The data —
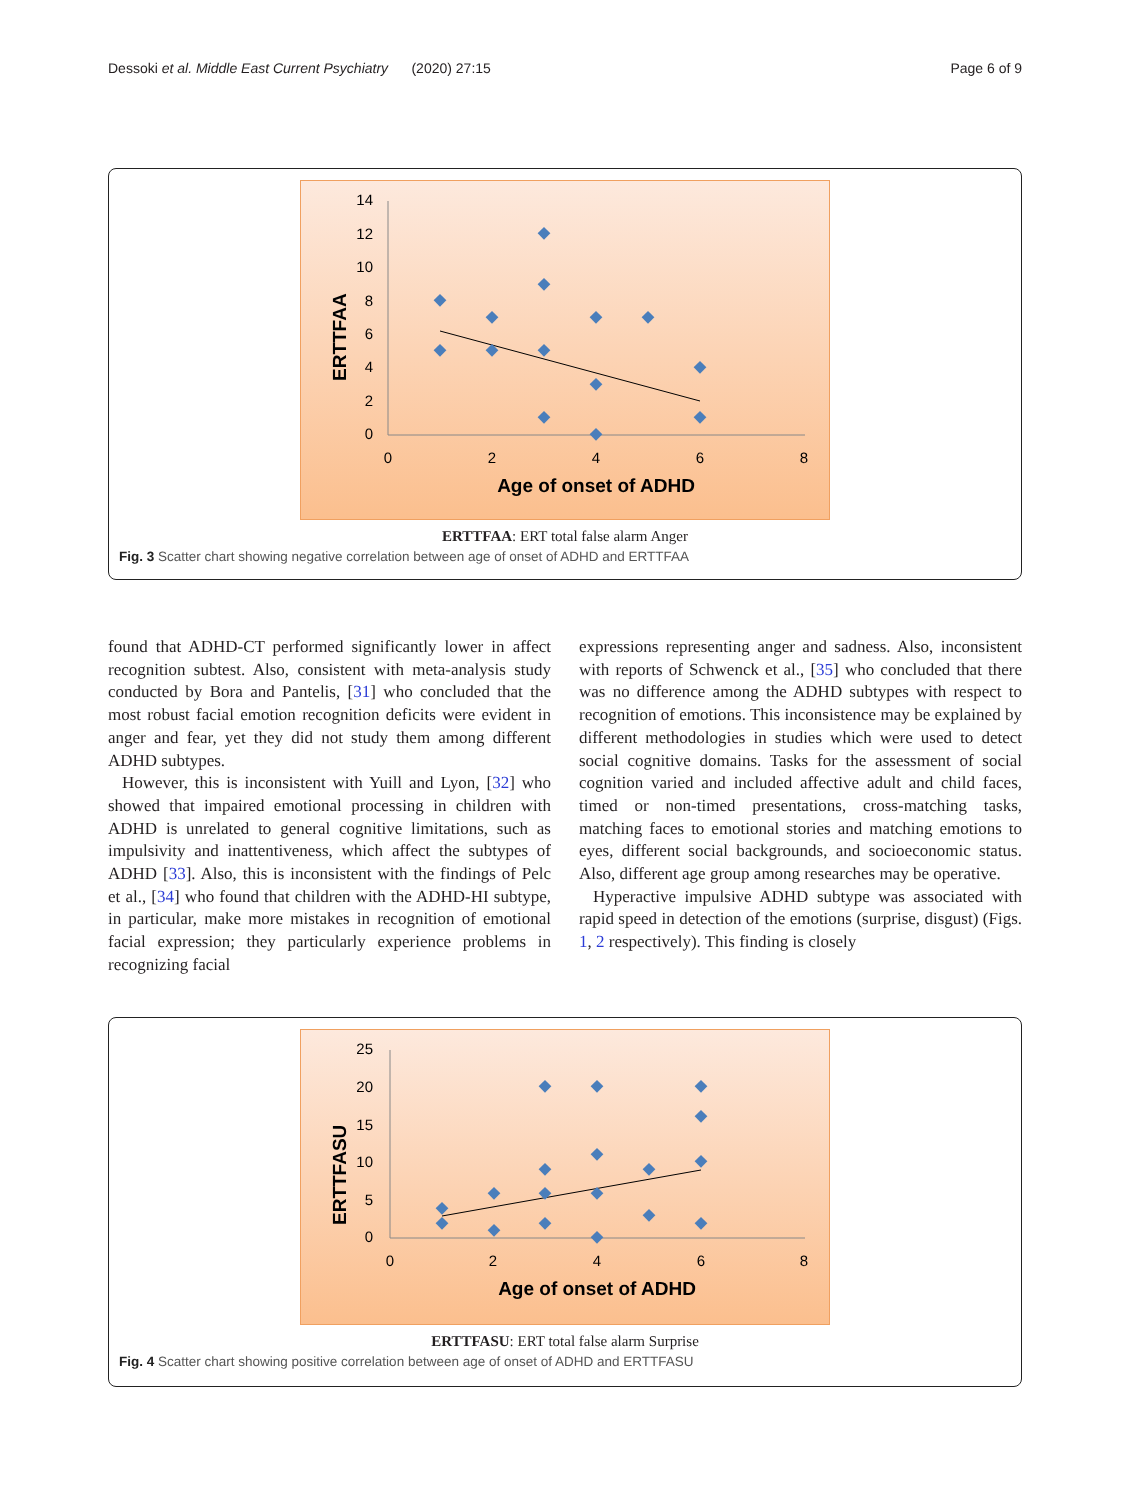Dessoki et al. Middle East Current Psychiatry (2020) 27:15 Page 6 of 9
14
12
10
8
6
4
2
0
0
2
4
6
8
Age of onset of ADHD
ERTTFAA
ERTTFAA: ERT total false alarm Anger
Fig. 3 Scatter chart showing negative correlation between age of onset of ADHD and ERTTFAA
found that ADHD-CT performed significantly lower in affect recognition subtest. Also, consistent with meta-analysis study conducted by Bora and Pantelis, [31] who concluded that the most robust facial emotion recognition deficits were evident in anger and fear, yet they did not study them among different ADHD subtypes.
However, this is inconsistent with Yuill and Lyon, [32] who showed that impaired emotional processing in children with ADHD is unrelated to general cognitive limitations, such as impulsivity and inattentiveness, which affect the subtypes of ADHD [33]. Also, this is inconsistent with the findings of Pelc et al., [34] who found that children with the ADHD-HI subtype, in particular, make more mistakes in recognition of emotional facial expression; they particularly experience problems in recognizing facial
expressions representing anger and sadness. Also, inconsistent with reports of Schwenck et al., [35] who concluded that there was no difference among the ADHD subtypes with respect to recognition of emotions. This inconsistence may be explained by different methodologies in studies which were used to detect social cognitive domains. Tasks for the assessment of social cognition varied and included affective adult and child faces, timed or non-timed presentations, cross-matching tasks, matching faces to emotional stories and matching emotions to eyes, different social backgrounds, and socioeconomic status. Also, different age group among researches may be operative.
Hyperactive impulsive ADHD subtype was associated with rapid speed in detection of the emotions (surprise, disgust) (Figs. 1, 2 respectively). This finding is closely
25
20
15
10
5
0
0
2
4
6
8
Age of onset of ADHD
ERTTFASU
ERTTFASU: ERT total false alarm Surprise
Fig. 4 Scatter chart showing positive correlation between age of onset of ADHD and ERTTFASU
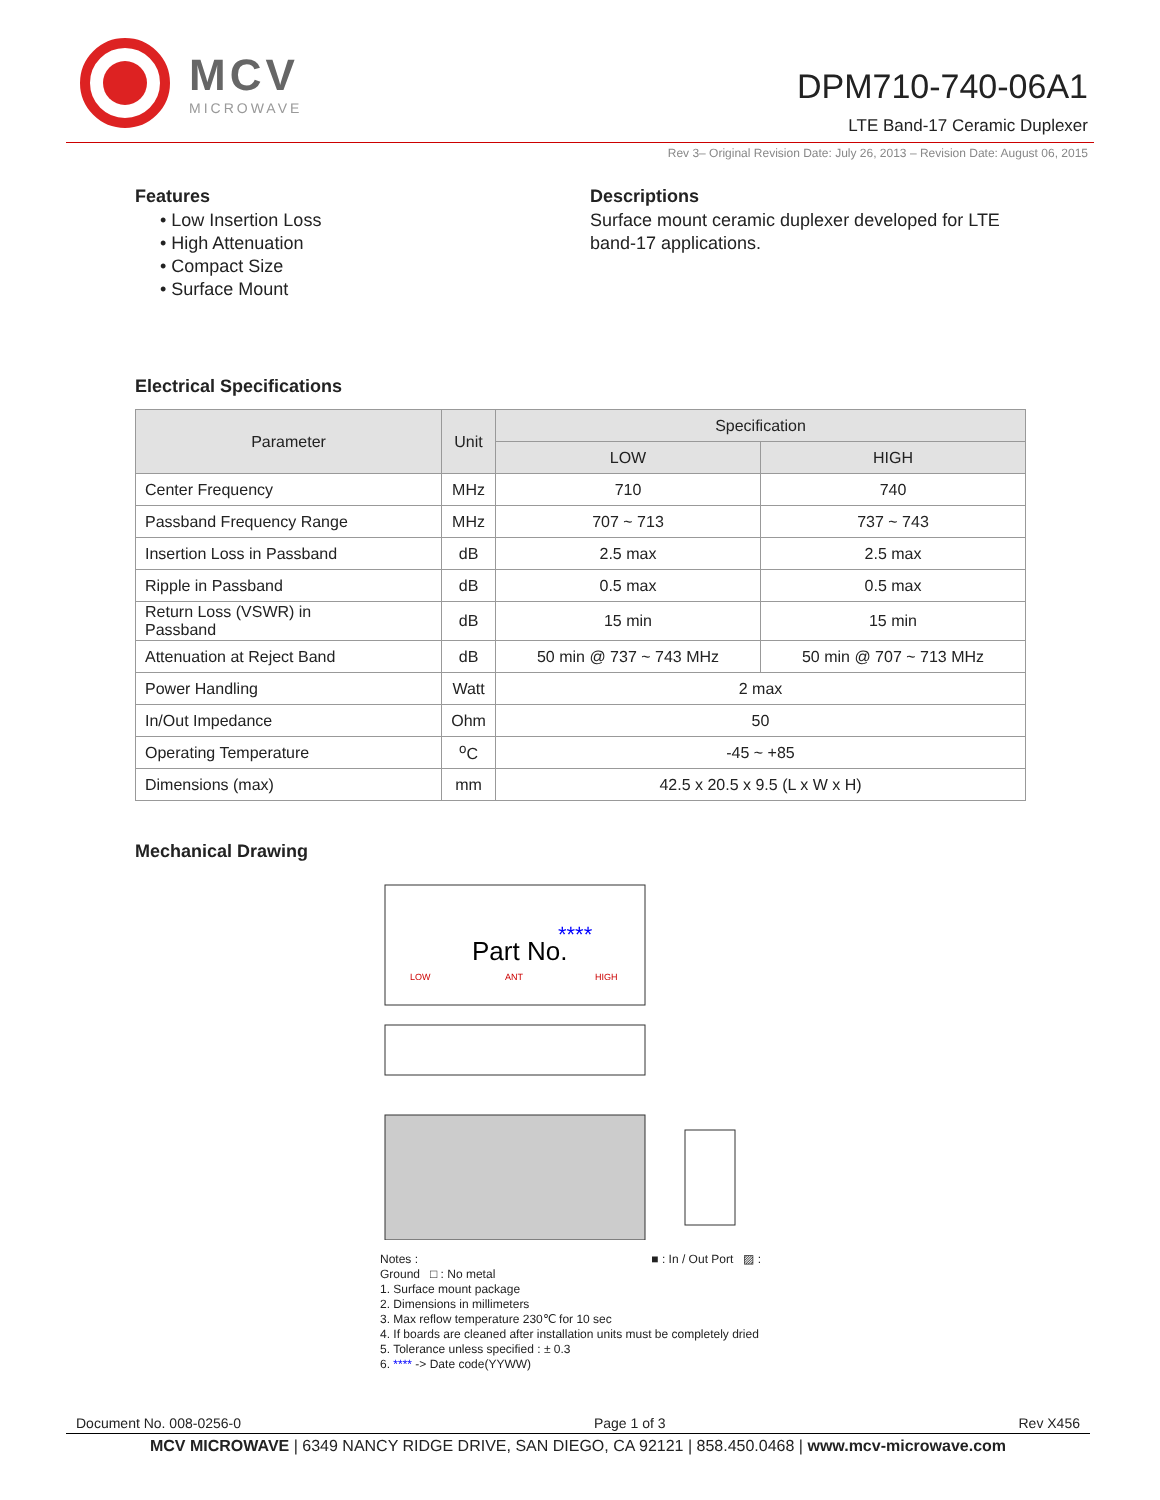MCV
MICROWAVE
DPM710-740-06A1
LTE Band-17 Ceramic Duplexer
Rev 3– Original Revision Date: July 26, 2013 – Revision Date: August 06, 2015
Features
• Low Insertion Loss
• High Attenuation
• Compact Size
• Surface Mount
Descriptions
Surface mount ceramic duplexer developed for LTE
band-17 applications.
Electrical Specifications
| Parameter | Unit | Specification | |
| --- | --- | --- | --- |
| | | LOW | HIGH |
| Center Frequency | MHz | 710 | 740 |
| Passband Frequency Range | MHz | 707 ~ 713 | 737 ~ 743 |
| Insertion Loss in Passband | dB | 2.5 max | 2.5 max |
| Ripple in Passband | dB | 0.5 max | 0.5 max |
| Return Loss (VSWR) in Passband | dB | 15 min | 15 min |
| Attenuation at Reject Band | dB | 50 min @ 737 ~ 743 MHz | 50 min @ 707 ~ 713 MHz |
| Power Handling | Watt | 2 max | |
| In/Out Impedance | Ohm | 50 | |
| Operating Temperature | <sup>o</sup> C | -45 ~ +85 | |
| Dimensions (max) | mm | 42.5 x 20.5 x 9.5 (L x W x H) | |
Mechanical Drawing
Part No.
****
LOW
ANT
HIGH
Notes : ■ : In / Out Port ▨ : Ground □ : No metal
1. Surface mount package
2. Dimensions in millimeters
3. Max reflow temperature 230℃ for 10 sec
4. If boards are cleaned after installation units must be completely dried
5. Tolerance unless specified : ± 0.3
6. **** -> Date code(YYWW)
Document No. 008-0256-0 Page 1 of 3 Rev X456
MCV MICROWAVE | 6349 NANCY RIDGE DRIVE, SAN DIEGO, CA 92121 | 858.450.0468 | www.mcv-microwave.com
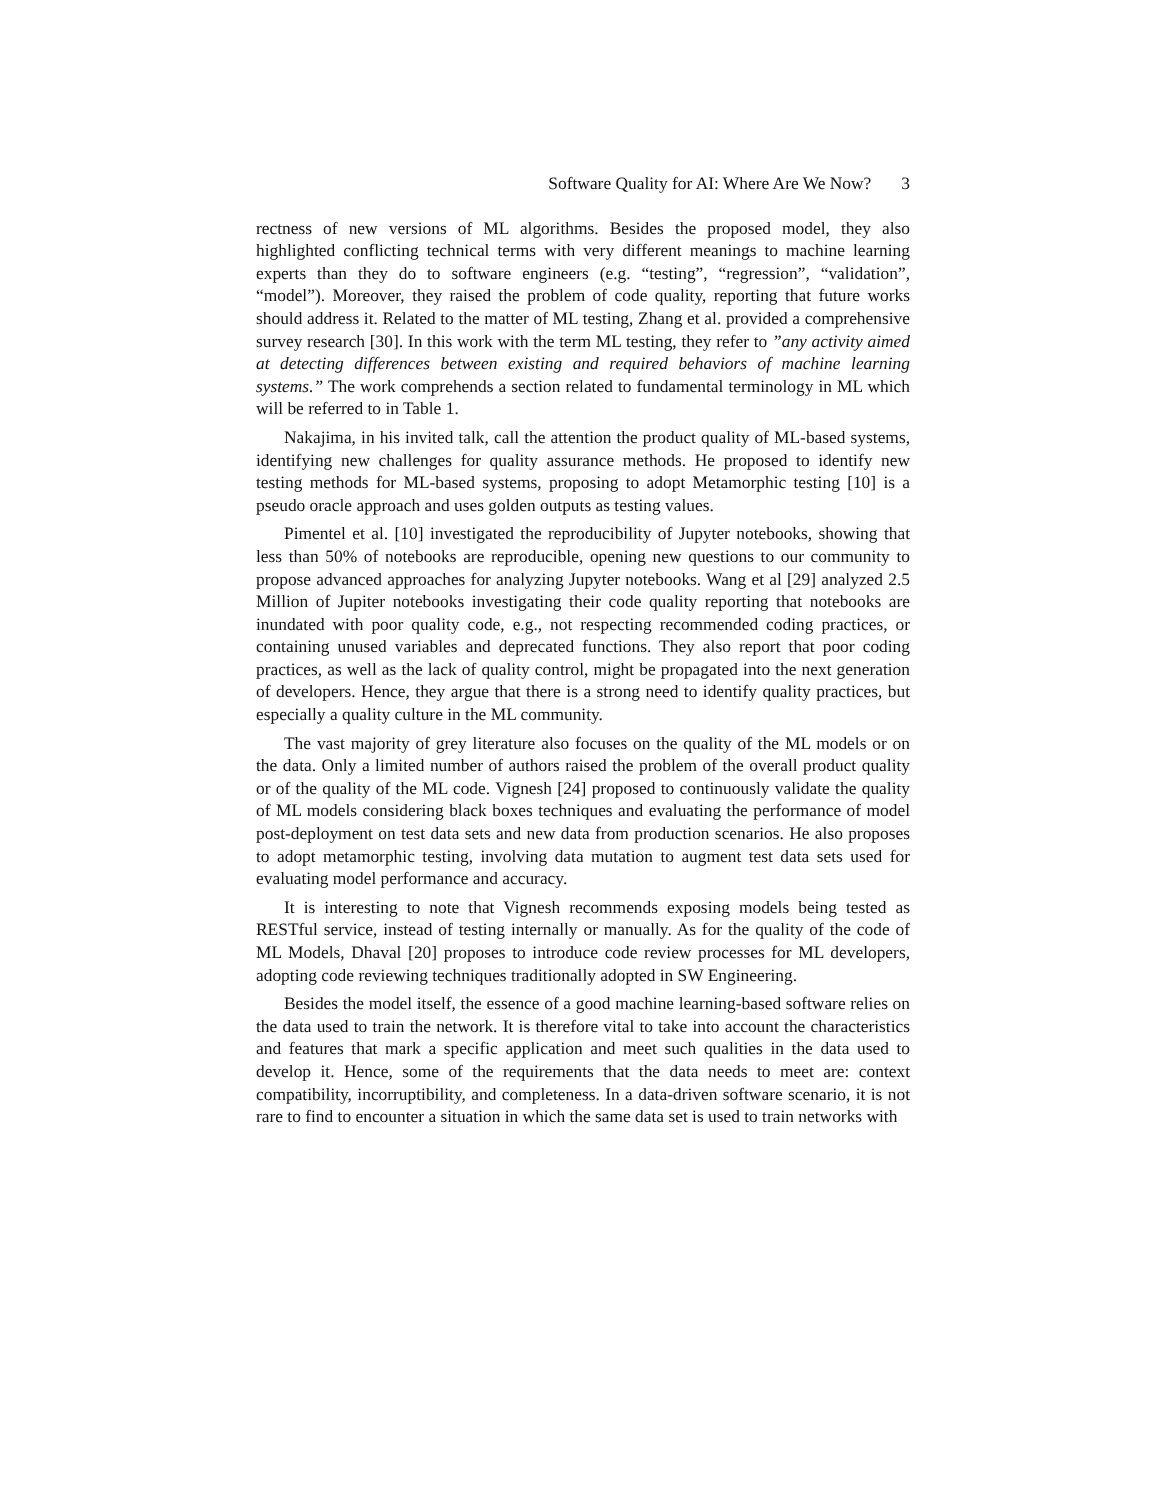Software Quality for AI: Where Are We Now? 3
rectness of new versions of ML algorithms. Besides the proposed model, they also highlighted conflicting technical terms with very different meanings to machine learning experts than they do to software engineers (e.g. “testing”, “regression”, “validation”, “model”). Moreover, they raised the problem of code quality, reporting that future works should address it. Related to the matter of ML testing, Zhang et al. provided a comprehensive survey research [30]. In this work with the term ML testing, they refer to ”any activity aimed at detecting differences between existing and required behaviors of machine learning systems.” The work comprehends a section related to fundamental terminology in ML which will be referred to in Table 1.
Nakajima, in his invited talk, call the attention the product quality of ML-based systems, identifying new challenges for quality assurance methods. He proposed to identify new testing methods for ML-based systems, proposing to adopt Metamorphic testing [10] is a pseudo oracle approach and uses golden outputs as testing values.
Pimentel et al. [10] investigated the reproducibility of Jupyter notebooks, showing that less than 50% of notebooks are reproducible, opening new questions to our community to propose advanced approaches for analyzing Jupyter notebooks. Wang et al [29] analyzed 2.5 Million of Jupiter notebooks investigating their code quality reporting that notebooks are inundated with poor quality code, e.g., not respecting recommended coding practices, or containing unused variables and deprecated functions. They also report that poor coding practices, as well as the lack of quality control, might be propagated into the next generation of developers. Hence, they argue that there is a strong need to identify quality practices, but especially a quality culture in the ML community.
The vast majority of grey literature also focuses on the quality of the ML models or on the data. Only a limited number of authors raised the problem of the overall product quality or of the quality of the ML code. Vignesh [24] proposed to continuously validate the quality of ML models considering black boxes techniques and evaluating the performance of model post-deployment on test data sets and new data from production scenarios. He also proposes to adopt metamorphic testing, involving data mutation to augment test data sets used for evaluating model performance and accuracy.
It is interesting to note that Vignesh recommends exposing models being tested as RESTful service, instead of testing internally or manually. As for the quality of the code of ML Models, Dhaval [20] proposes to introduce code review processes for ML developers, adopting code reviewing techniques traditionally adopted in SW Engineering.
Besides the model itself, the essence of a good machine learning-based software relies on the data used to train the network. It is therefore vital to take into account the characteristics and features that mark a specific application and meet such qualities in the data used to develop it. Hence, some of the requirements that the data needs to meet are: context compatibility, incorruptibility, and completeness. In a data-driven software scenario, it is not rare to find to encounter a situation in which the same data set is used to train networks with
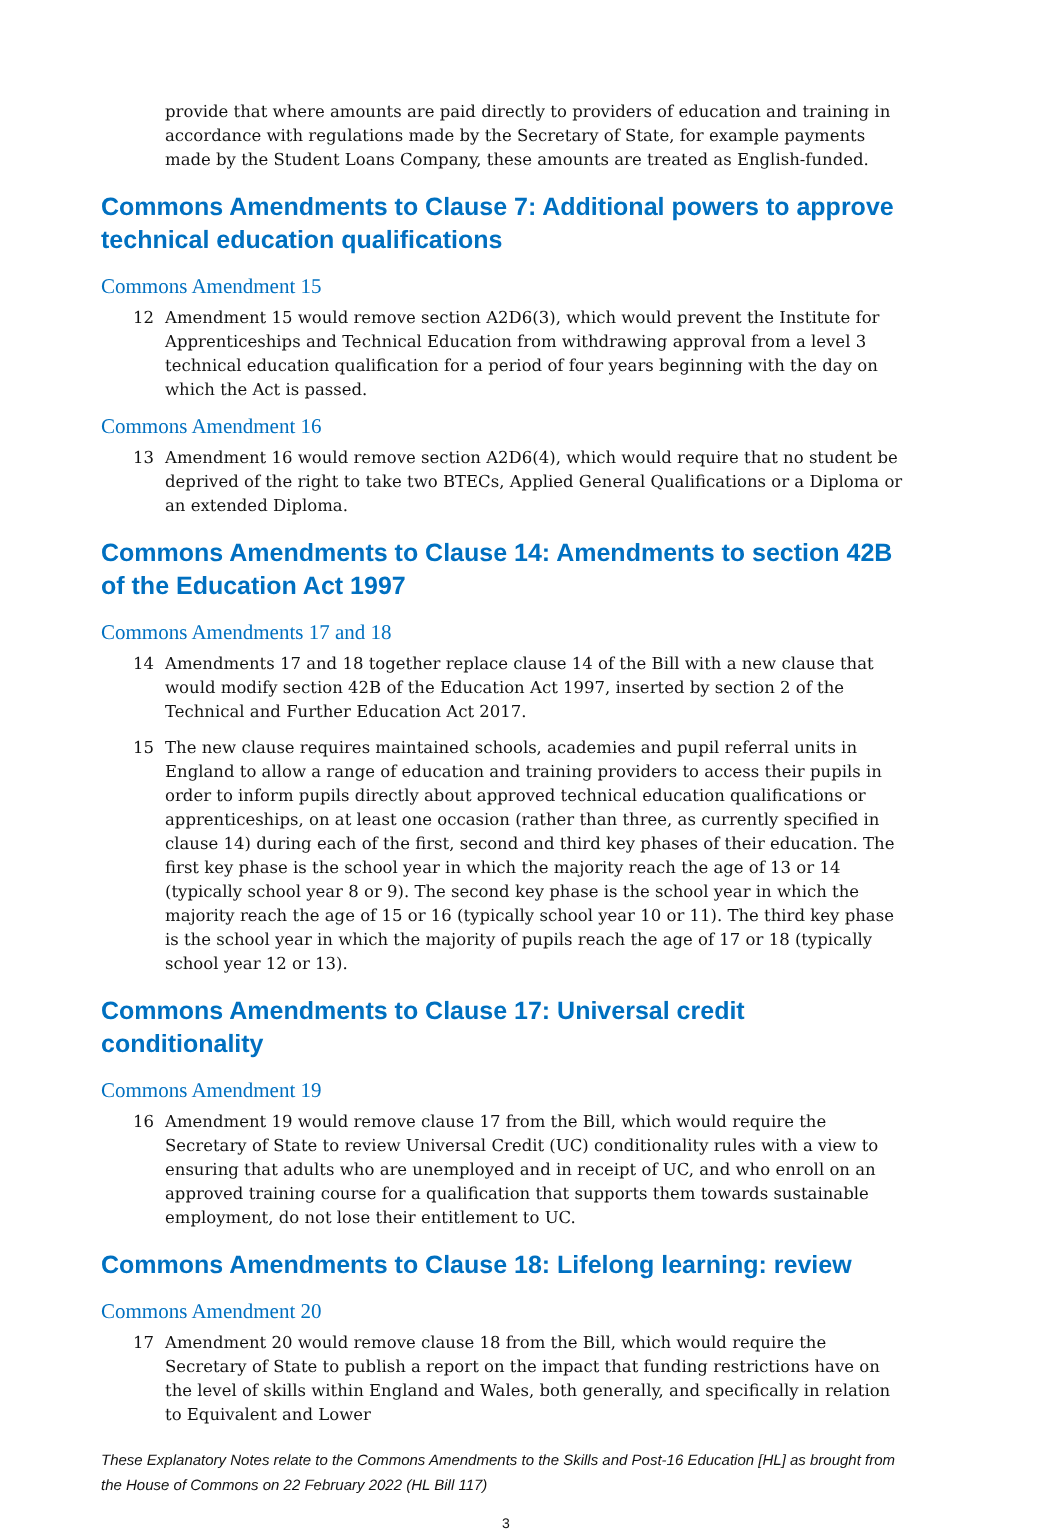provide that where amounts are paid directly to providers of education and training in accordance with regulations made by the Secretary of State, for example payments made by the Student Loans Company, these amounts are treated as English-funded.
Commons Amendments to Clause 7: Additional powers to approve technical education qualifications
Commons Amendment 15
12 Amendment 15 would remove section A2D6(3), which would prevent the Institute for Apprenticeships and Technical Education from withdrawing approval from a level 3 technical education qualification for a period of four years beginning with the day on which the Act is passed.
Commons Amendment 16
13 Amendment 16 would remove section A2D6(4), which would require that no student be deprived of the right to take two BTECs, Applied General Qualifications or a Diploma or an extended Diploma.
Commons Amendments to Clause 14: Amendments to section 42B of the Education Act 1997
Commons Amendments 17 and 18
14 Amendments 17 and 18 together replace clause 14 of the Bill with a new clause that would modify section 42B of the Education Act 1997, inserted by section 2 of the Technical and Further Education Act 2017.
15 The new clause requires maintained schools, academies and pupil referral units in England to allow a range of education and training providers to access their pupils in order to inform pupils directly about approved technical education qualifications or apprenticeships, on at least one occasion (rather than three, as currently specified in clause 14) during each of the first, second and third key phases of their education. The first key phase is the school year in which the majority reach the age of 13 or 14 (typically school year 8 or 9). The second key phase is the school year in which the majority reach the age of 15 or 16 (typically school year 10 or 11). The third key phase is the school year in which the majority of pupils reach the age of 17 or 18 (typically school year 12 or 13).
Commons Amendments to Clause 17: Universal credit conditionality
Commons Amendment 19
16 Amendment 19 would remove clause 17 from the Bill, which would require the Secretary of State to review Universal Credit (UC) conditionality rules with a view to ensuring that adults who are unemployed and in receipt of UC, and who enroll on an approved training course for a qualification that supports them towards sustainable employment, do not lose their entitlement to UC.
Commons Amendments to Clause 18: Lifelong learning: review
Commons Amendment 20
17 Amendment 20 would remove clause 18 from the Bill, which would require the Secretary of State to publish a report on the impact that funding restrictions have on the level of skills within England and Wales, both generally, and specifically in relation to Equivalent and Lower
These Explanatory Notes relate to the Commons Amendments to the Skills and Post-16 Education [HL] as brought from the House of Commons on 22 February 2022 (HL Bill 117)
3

Exercise objective —
Among the entries, how many lines hold the word "Surface"? Please answer with only that number.

Worked solution —
3